SET EXERCISE — Pick out every line in the data below that contains the string "dist". Copy each of those lines.

RECORDS FOR THIS EXERCISE —

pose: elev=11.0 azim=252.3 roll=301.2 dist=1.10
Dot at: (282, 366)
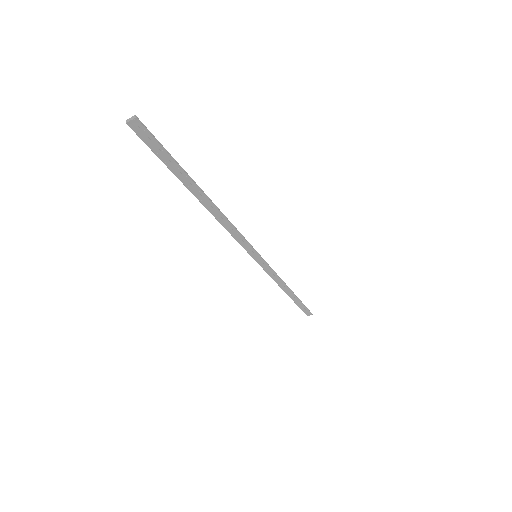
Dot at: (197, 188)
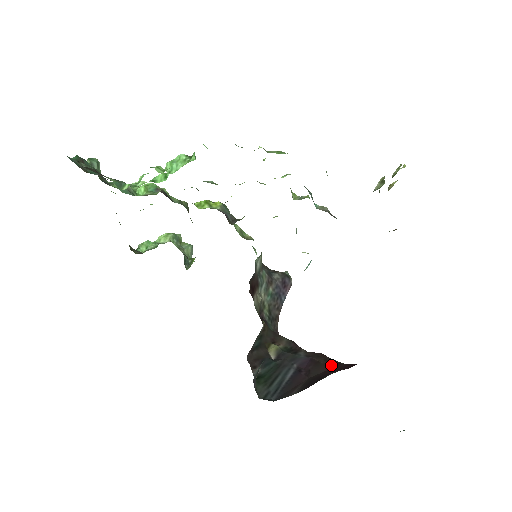
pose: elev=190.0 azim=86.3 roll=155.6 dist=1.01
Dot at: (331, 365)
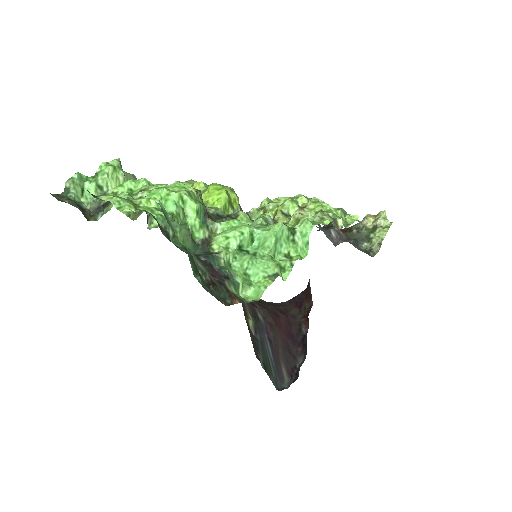
Dot at: (278, 324)
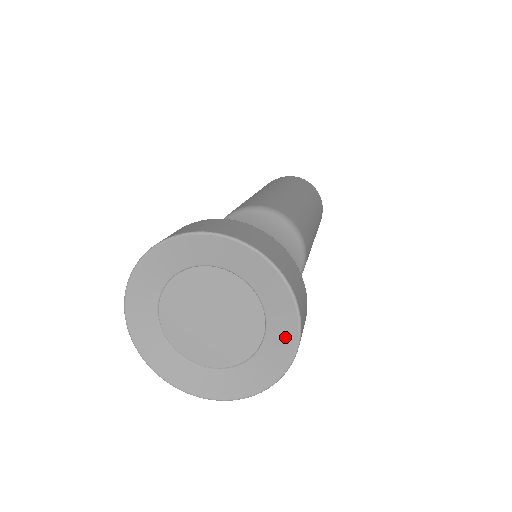
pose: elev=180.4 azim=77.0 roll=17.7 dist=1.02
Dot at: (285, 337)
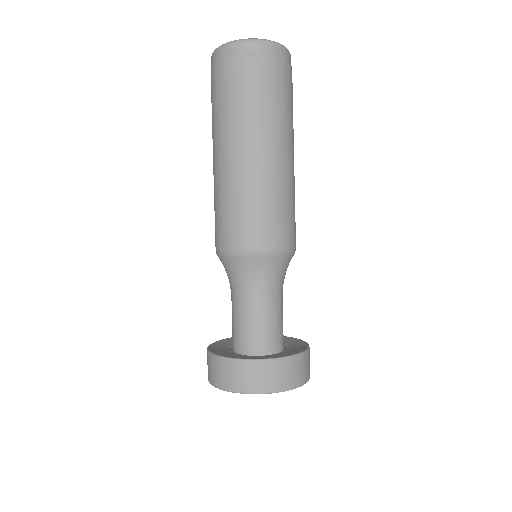
Dot at: occluded
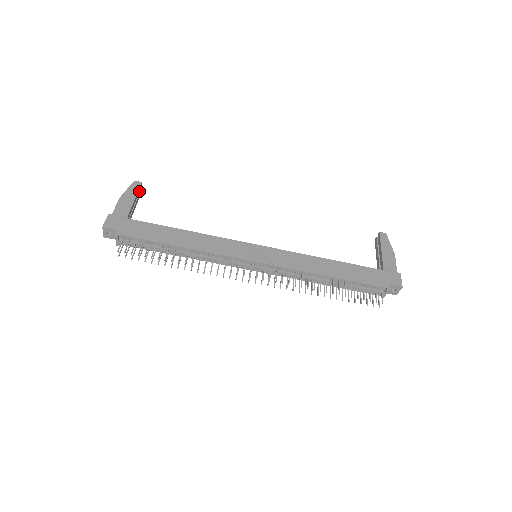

WRITTEN ANSWER —
pose: elev=11.0 azim=252.3 roll=301.2 dist=1.10
pose: elev=190.0 azim=86.3 roll=155.6 dist=1.01
pose: elev=180.4 azim=77.0 roll=17.7 dist=1.02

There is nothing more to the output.